A pair of Polish women living in Aberdeen are heading a national effort collecting much-needed essentials to be driven halfway across Europe and given to those fleeing the invasion of Ukraine.
Adrianna Sosnowska, the director of domestic abuse support group Own Woman, and Kasia Cwiklinska, the vice president of the Polish Association Aberdeen, spent Sunday picking up donations outside Craigievar House in Dyce with a group of volunteers.
Similar drives are taking place across the north and north-east, in Inverness, Elgin, Peterhead, Fort William, Inverurie and Banff.
The gathered items – everything from nappies and toiletries to yoga mats and pasta – will be taken down to Glasgow tonight and loaded onto a lorry there.
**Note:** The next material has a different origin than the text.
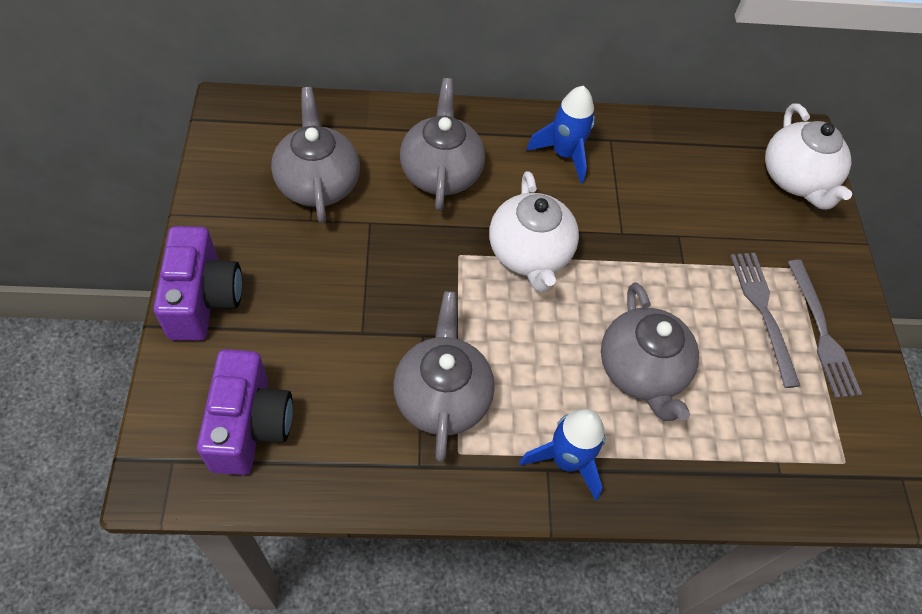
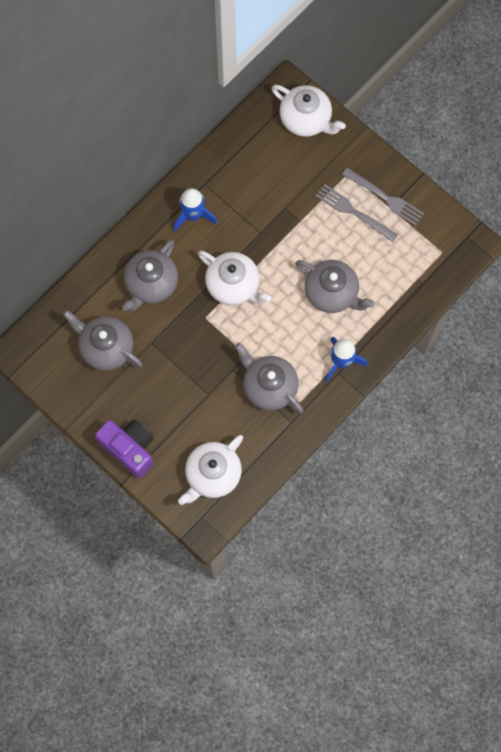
camera: 40 degrees left, 15 degrees up
(250, 425) = (212, 475): purple camera -> white teapot
(441, 172) = (151, 284): grey teapot -> grey teapot turned 105 degrees counterclockwise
One lorry already left this morning. The driver is due to leave the UK tomorrow, when he will begin his journey across the continent to the Polish border.
When he arrives on Wednesday night or Thursday morning, his cargo will be unloaded and distributed to some of the tens of thousands of people who have managed to escape Ukraine since the Russians invaded on February 24.
‘We couldn’t do nothing’
Miss Sosnowska said she talked to her friend Ms Cwiklinska on Friday, and together they wept over the situation in Eastern Europe.
Miss Cwiklinska said: “We feel like we are here, so we don’t know what’s happening on the border with Ukraine.
“We couldn’t be speaking and crying and do nothing, so we thought we would do some collections.”
Both women said they had been blown away by the response from the Aberdeen public, with a Facebook appeal from charity AberNecessities – headquartered in the same building as Own Woman – being shared more than 300 times.
Just over an hour into their collection, they said the efforts had already amassed more than a ton of items.
With both having family in Poland, the women have been receiving pictures and videos demonstrating the seriousness of the situation.
Ms Sosnowska is in contact with a co-ordinator named Monika Patkowska, who has been shuttling Ukrainian refugees from their border to cities and towns where they can find a safe place to stay.
She said: “Monika sent us a picture when she picked up a mother with a toddler, about six or seven months old, she walked 50 kilometres just by foot to cross the Polish border.”
One of the other volunteers, Beata Winiarska, sent them a short video of the train station at Lviv in Ukraine where journeys were delayed by about 700 minutes.
But the crisis has also brought out some of the best in Polish people.
Miss Cwiklinska said: “We do hear a lot of good things about how people want to help and want to be involved.
“I can see a lot of adverts on Polish Facebook groups from people who have empty flats and empty houses, they are ready to give those flats or houses to Ukrainian people completely for free, just for a few months, and give them time to organise their lives from scratch.”
Supplies desperately needed
The women will continue to help in any way they can, but in the meantime, the required supplies continues to update as the situation evolves.
Miss Cwiklinska said: “The list of items is changing. For now, we really need thermoses, heating pads, protein bars, bandages, dressing strips and dry human food like rice, pasta, some powder sauces.
“Also, yoga mats, sleeping bags, baby wipes, sanitary pads or tampons, and what we are most short of just now is first aid kits.
“We need warm socks and underwear, which are mostly for soldiers.”